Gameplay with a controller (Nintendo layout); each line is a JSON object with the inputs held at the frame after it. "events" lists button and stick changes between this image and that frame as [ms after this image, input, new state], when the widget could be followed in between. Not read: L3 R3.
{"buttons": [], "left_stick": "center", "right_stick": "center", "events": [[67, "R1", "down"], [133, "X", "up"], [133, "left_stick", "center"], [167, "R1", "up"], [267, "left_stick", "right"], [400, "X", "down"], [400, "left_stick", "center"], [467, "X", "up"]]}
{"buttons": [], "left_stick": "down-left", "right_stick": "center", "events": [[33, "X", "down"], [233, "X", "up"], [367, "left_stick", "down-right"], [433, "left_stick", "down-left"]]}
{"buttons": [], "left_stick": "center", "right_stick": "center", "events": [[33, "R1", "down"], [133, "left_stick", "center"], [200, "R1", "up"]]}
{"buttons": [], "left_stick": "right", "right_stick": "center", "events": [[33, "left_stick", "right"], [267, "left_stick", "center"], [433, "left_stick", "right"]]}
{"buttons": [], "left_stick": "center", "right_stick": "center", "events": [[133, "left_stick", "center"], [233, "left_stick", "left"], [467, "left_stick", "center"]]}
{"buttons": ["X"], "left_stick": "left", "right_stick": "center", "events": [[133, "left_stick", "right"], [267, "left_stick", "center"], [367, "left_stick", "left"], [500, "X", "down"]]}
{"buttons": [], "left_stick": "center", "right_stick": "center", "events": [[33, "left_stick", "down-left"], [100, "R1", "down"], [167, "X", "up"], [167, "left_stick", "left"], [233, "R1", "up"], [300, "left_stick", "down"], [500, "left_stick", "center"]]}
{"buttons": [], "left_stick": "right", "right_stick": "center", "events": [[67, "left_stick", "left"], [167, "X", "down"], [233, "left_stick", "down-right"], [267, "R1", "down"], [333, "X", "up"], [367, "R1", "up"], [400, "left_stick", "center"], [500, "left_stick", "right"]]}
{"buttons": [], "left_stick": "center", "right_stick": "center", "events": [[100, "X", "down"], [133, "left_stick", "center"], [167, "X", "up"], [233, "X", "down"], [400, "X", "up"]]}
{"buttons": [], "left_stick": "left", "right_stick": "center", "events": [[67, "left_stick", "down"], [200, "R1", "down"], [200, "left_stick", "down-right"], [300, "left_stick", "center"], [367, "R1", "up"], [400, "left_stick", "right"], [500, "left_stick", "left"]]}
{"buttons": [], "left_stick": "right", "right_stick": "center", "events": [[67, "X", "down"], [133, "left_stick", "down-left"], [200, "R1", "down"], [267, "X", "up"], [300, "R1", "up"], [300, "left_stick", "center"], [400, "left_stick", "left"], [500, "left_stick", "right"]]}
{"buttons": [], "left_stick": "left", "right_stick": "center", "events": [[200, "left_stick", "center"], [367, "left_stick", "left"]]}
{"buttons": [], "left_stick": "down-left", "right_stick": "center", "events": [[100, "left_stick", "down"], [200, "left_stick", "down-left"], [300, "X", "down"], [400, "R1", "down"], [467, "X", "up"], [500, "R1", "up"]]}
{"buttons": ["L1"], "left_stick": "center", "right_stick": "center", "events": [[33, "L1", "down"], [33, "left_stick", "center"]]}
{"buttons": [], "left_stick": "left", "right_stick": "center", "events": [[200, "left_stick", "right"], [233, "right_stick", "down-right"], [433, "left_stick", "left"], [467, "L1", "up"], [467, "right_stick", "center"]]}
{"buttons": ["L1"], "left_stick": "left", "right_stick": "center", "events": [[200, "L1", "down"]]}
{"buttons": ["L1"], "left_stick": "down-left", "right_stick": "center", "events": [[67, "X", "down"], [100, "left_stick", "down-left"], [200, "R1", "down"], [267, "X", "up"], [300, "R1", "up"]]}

****************

# [Problem details]
Output the data in full, precisely as it appears above.

# [Result]
Gameplay with a controller (Nintendo layout); each line is a JSON object with the inputs held at the frame after it. "events" lists button and stick changes between this image and that frame as [ms after this image, input, new state], when the widget could be followed in between. Not read: L3 R3.
{"buttons": [], "left_stick": "center", "right_stick": "center", "events": [[67, "R1", "down"], [133, "X", "up"], [133, "left_stick", "center"], [167, "R1", "up"], [267, "left_stick", "right"], [400, "X", "down"], [400, "left_stick", "center"], [467, "X", "up"]]}
{"buttons": [], "left_stick": "down-left", "right_stick": "center", "events": [[33, "X", "down"], [233, "X", "up"], [367, "left_stick", "down-right"], [433, "left_stick", "down-left"]]}
{"buttons": [], "left_stick": "center", "right_stick": "center", "events": [[33, "R1", "down"], [133, "left_stick", "center"], [200, "R1", "up"]]}
{"buttons": [], "left_stick": "right", "right_stick": "center", "events": [[33, "left_stick", "right"], [267, "left_stick", "center"], [433, "left_stick", "right"]]}
{"buttons": [], "left_stick": "center", "right_stick": "center", "events": [[133, "left_stick", "center"], [233, "left_stick", "left"], [467, "left_stick", "center"]]}
{"buttons": ["X"], "left_stick": "left", "right_stick": "center", "events": [[133, "left_stick", "right"], [267, "left_stick", "center"], [367, "left_stick", "left"], [500, "X", "down"]]}
{"buttons": [], "left_stick": "center", "right_stick": "center", "events": [[33, "left_stick", "down-left"], [100, "R1", "down"], [167, "X", "up"], [167, "left_stick", "left"], [233, "R1", "up"], [300, "left_stick", "down"], [500, "left_stick", "center"]]}
{"buttons": [], "left_stick": "right", "right_stick": "center", "events": [[67, "left_stick", "left"], [167, "X", "down"], [233, "left_stick", "down-right"], [267, "R1", "down"], [333, "X", "up"], [367, "R1", "up"], [400, "left_stick", "center"], [500, "left_stick", "right"]]}
{"buttons": [], "left_stick": "center", "right_stick": "center", "events": [[100, "X", "down"], [133, "left_stick", "center"], [167, "X", "up"], [233, "X", "down"], [400, "X", "up"]]}
{"buttons": [], "left_stick": "left", "right_stick": "center", "events": [[67, "left_stick", "down"], [200, "R1", "down"], [200, "left_stick", "down-right"], [300, "left_stick", "center"], [367, "R1", "up"], [400, "left_stick", "right"], [500, "left_stick", "left"]]}
{"buttons": [], "left_stick": "right", "right_stick": "center", "events": [[67, "X", "down"], [133, "left_stick", "down-left"], [200, "R1", "down"], [267, "X", "up"], [300, "R1", "up"], [300, "left_stick", "center"], [400, "left_stick", "left"], [500, "left_stick", "right"]]}
{"buttons": [], "left_stick": "left", "right_stick": "center", "events": [[200, "left_stick", "center"], [367, "left_stick", "left"]]}
{"buttons": [], "left_stick": "down-left", "right_stick": "center", "events": [[100, "left_stick", "down"], [200, "left_stick", "down-left"], [300, "X", "down"], [400, "R1", "down"], [467, "X", "up"], [500, "R1", "up"]]}
{"buttons": ["L1"], "left_stick": "center", "right_stick": "center", "events": [[33, "L1", "down"], [33, "left_stick", "center"]]}
{"buttons": [], "left_stick": "left", "right_stick": "center", "events": [[200, "left_stick", "right"], [233, "right_stick", "down-right"], [433, "left_stick", "left"], [467, "L1", "up"], [467, "right_stick", "center"]]}
{"buttons": ["L1"], "left_stick": "left", "right_stick": "center", "events": [[200, "L1", "down"]]}
{"buttons": ["L1"], "left_stick": "down-left", "right_stick": "center", "events": [[67, "X", "down"], [100, "left_stick", "down-left"], [200, "R1", "down"], [267, "X", "up"], [300, "R1", "up"]]}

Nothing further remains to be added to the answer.